I saw a posting in a forum this afternoon asking that question--"what's the best book you've ever read?"
As always when presented with questions that are at once subjective and categorical, I became paralyzed by questions and clarifications. It was an interesting question that got me thinking, but it wasn't one I could answer with the name of a book.
The roots of my inability to answer might lie in my internal dichotomy; when I was a teenager and the most important place in my life was a little wooden desk with a blue plastic Smith-Corona typewriter on it, the walls above that desk were adorned with two black and white posters: Rick Springfield and Ernest Hemingway.
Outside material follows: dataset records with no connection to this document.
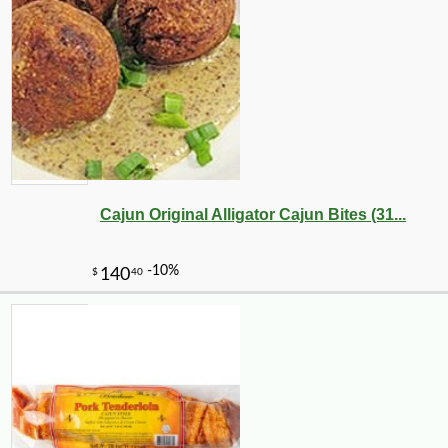
Cajun Original Alligator Cajun Bites (31...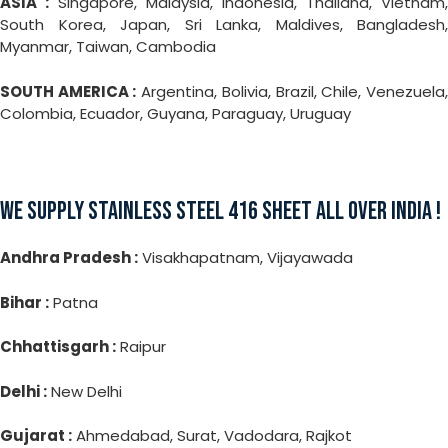
ASIA :
Singapore, Malaysia, Indonesia, Thailand, Vietnam,
South Korea, Japan, Sri Lanka, Maldives, Bangladesh,
Myanmar, Taiwan, Cambodia
SOUTH AMERICA :
Argentina, Bolivia, Brazil, Chile, Venezuela
Colombia, Ecuador, Guyana, Paraguay, Uruguay
WE SUPPLY STAINLESS STEEL 416 SHEET ALL OVER INDIA !
Andhra Pradesh :
Visakhapatnam, Vijayawada
Bihar :
Patna
Chhattisgarh :
Raipur
Delhi :
New Delhi
Gujarat :
Ahmedabad, Surat, Vadodara, Rajkot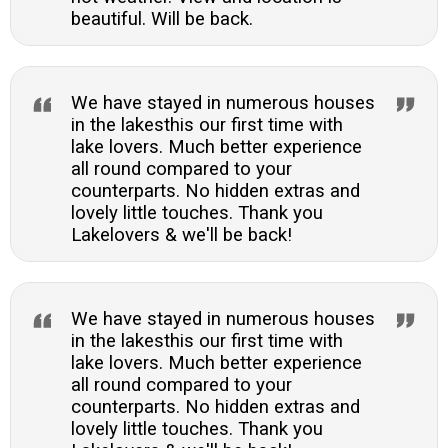
beautiful. Will be back.
We have stayed in numerous houses
in the lakesthis our first time with
lake lovers. Much better experience
all round compared to your
counterparts. No hidden extras and
lovely little touches. Thank you
Lakelovers & we'll be back!
We have stayed in numerous houses
in the lakesthis our first time with
lake lovers. Much better experience
all round compared to your
counterparts. No hidden extras and
lovely little touches. Thank you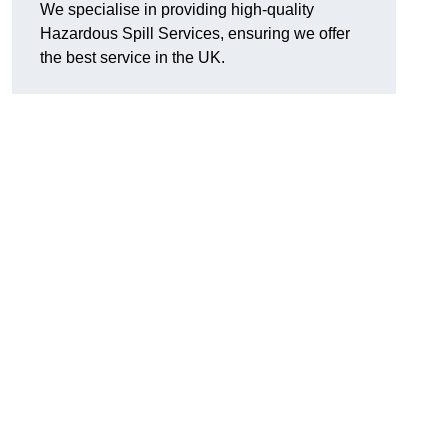
We specialise in providing high-quality
Hazardous Spill Services, ensuring we offer
the best service in the UK.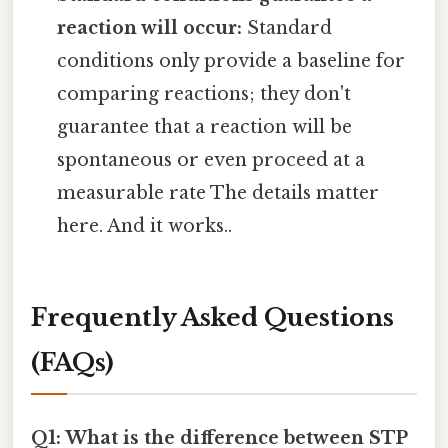
reaction will occur:
Standard
conditions only provide a baseline for
comparing reactions; they don't
guarantee that a reaction will be
spontaneous or even proceed at a
measurable rate The details matter
here. And it works..
Frequently Asked Questions
(FAQs)
Q1: What is the difference between STP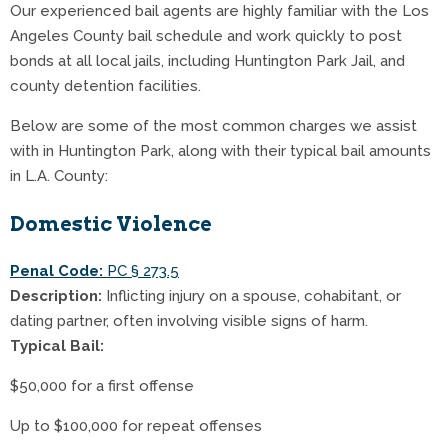
Our experienced bail agents are highly familiar with the Los
Angeles County bail schedule and work quickly to post
bonds at all local jails, including Huntington Park Jail, and
county detention facilities.
Below are some of the most common charges we assist
with in Huntington Park, along with their typical bail amounts
in L.A. County:
Domestic Violence
Penal Code:
PC § 273.5
Description:
Inflicting injury on a spouse, cohabitant, or
dating partner, often involving visible signs of harm.
Typical Bail:
$50,000 for a first offense
Up to $100,000 for repeat offenses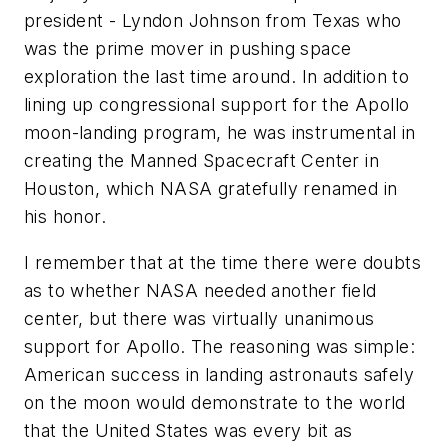
president - Lyndon Johnson from Texas who
was the prime mover in pushing space
exploration the last time around. In addition to
lining up congressional support for the Apollo
moon-landing program, he was instrumental in
creating the Manned Spacecraft Center in
Houston, which NASA gratefully renamed in
his honor.
I remember that at the time there were doubts
as to whether NASA needed another field
center, but there was virtually unanimous
support for Apollo. The reasoning was simple:
American success in landing astronauts safely
on the moon would demonstrate to the world
that the United States was every bit as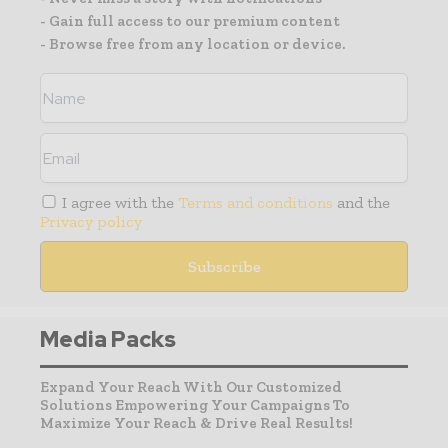
- Gain full access to our premium content
- Browse free from any location or device.
I agree with the
Terms and conditions
and the
Privacy policy
Media Packs
Expand Your Reach With Our Customized
Solutions Empowering Your Campaigns To
Maximize Your Reach & Drive Real Results!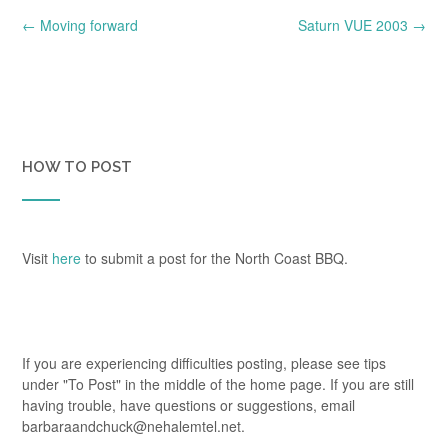
Post
←
Moving forward
Saturn VUE 2003
→
navigation
HOW TO POST
Visit
here
to submit a post for the North Coast BBQ.
If you are experiencing difficulties posting, please see tips
under "To Post" in the middle of the home page. If you are still
having trouble, have questions or suggestions, email
barbaraandchuck@nehalemtel.net.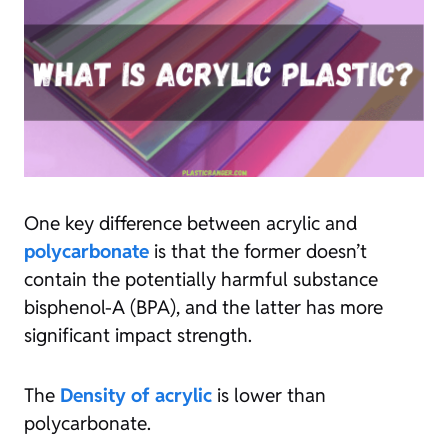
One key difference between acrylic and
polycarbonate
is that the former doesn’t
contain the potentially harmful substance
bisphenol-A (BPA), and the latter has more
significant impact strength.
The
Density of acrylic
is lower than
polycarbonate.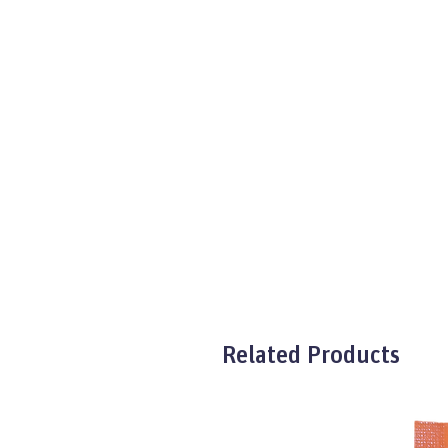
Related Products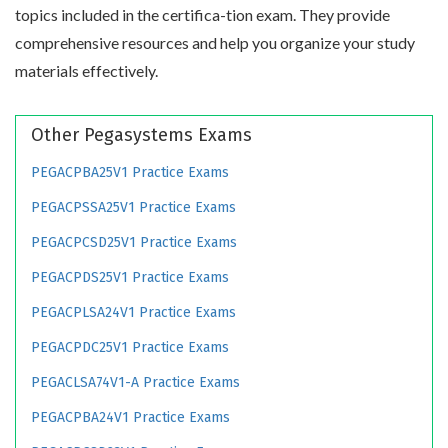
topics included in the certifica-tion exam. They provide
comprehensive resources and help you organize your study
materials effectively.
Other Pegasystems Exams
PEGACPBA25V1 Practice Exams
PEGACPSSA25V1 Practice Exams
PEGACPCSD25V1 Practice Exams
PEGACPDS25V1 Practice Exams
PEGACPLSA24V1 Practice Exams
PEGACPDC25V1 Practice Exams
PEGACLSA74V1-A Practice Exams
PEGACPBA24V1 Practice Exams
But it might be more complicated than that, too. It might simply be that "best" means something different in one moment, in one context, in one shade of light, than it does in another. What is it that makes those books stand out in our minds as "best" and stay there for years to come? I don't know. But as writers, if we can figure it out, it can only help.
The first book I can remember really falling in love with was Willard Motley's Knock on Any Door. I think that I was thirteen or fourteen when I read it, which might explain a lot--teenage girls do seem to have a penchant for good-hearted bad boys. But maybe there was more to it than that: the book was set in Chicago, the hometown of my heart; it highlighted the way the criminal justice system often does more harm than good, a topic near and dear to my heart long before I became a criminal defense attorney; maybe the character development was very strong--Nick Romano certainly seemed a flesh-and-blood person to me then, though I haven't read the book in many years.
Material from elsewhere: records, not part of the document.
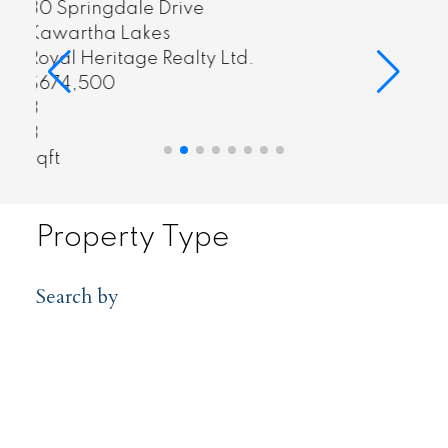
55 Harry Lee Crescent
Clarington
Royal Heritage Realty Ltd.
$1,549,999
4
3
sqft
Property Type
Search by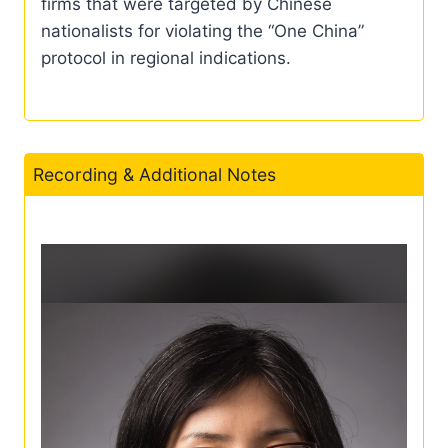
firms that were targeted by Chinese
nationalists for violating the “One China”
protocol in regional indications.
Recording & Additional Notes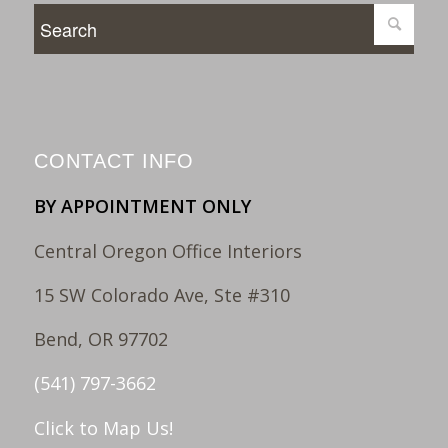
CONTACT INFO
BY APPOINTMENT ONLY
Central Oregon Office Interiors
15 SW Colorado Ave, Ste #310
Bend, OR 97702
(541) 797-3662
Click to Map Us!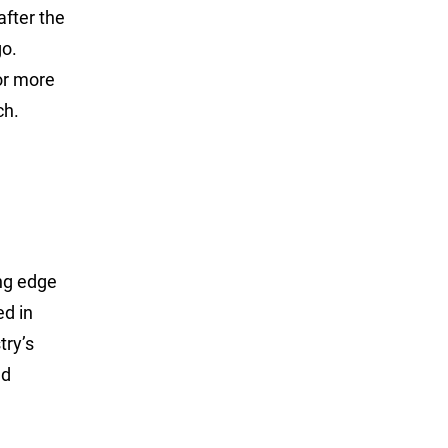
after the
go.
or more
ch.
ing edge
ed in
try’s
nd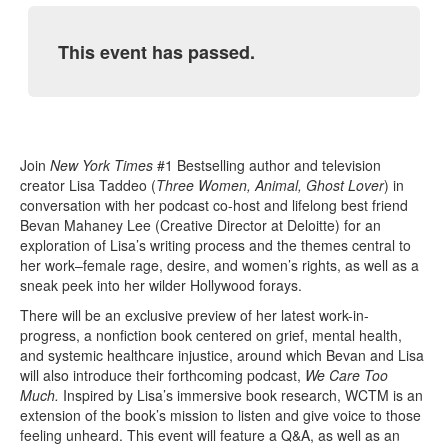
This event has passed.
Join
New York Times
#1 Bestselling author and television
creator Lisa Taddeo (
Three Women, Animal, Ghost Lover
) in
conversation with her podcast co-host and lifelong best friend
Bevan Mahaney Lee (Creative Director at Deloitte) for an
exploration of Lisa’s writing process and the themes central to
her work–female rage, desire, and women’s rights, as well as a
sneak peek into her wilder Hollywood forays.
There will be an exclusive preview of her latest work-in-
progress, a nonfiction book centered on grief, mental health,
and systemic healthcare injustice, around which Bevan and Lisa
will also introduce their forthcoming podcast,
We Care Too
Much.
Inspired by Lisa’s immersive book research, WCTM is an
extension of the book’s mission to listen and give voice to those
feeling unheard. This event will feature a Q&A, as well as an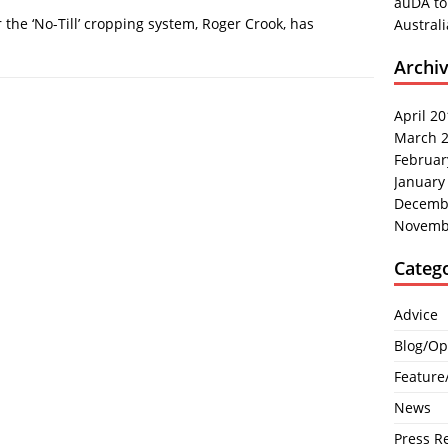
auDA to
he ‘No-Till’ cropping system, Roger Crook, has
Austral
Archi
April 2
March 
Februar
January
Decemb
Novemb
Categ
Advice
Blog/Op
Feature
News
Press R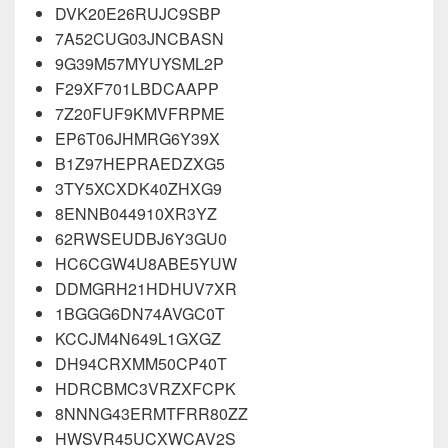
DVK20E26RUJC9SBP
7A52CUG03JNCBASN
9G39M57MYUYSML2P
F29XF701LBDCAAPP
7Z20FUF9KMVFRPME
EP6T06JHMRG6Y39X
B1Z97HEPRAEDZXG5
3TY5XCXDK40ZHXG9
8ENNB044910XR3YZ
62RWSEUDBJ6Y3GU0
HC6CGW4U8ABE5YUW
DDMGRH21HDHUV7XR
1BGGG6DN74AVGC0T
KCCJM4N649L1GXGZ
DH94CRXMM50CP40T
HDRCBMC3VRZXFCPK
8NNNG43ERMTFRR80ZZ
HWSVR45UCXWCAV2S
But then, if you asked me for my favorite book, I'd probably say The Sun Also Rises without even stopping to think. The stark, unemotional revelation of some of the hard realities of human nature couldn't be more different from the tender-hearted expression of Knock on Any Door. Hemingway made me nod sagely; Motley made me reach out unconsciously and plead with Nick not to take the next step.
Were either of them the best book I ever read? I think, at least at one time, that I'd have awarded that designation to A Severe Mercy. A Severe Mercy is the only book I can recall having sent me on a truly obsessive quest for all of the author's previous works--I even tracked down Sheldon Vanauken's master's thesis! But when someone asks for the best book I've ever read, I think there's a bit of a request for a recommendation in there, a recommendation that isn't entirely subjective, and Vanauken's best-known book is a biographical account of his conversion to Christianity and the death of his young wife, interspersed with correspondence between the author and C.S. Lewis. Not for everyone, I suspect. Which also keeps me from giving the title to The Life You Save May be Your Own: An American Pilgrimage. It was a huge hardcover book, but I carried it with me on the train, anyway. I balanced it on the edge of the sink and read it while I brushed my teeth. It seemed endless and ended too quickly. It was the most artful blending of tangentially-related stories I have ever seen anywhere in literature, fiction or non-fiction. But it's a mingled biography of Flannery O'Connor, Thomas Merton, Dorothy Day and Walker Percy. Again, not necessarily targeting a broad market.
So what about some normal books, hm?
I'm in love with Jacquelyn Mitchard. I want to be her when I grow up, but it's a problem, because I'm already 41. Jacquelyn mitchard writes books that fit into the category I'd usually call "throwaway novels"--and I don't mean that in a bad sense. I've been known to write one or two of those myself. They're simply books that we probably aren't going to buy in hardcover and keep forever on the shelf in the den. They're a good read and then you move on. Except Mitchard does something a little bit special in hers, at least for me. Whenever I read one of her books, I find myself nodding at various points and saying, "Yes, that's true. That's exactly right." Sometimes it's something I've observed before, and sometimes it's a bit of a revelation. But in every book, I find myself recognizing larger truths in the actions and reactions of Mitchard's characters. I'm still not enshrining leather-bound copies of her books, but I do keep them, and sometimes I re-read them, because they're quick and easy novels full of not-so-quick-and-easy thoughts, and some of those thoughts bear revisiting.
And I see that I've neglected to mention here that C.S. Lewis is my favorite author.
I think, though, that there is a common thread. For me, it seems that what makes a book memorable is the truth it uncovers, the layer it peels away. Hemingway did that without adjectives, without emotion, with a matter-of-fact depiction. Sheldon Vanauken did it by revealing his own aversion to the truths, and carrying the reader along his own confused and reluctant path. Willard Motley did it by painting rich emotion. Jacquelyn Mitchard does it subtly, with a sentence here and an observation there, woven so tightly in to the story and the dialogue that you're free to gloss right over those truths if you want to. But for me, I think the presence of those truths is what makes a "great book". I still don't know which one is BEST.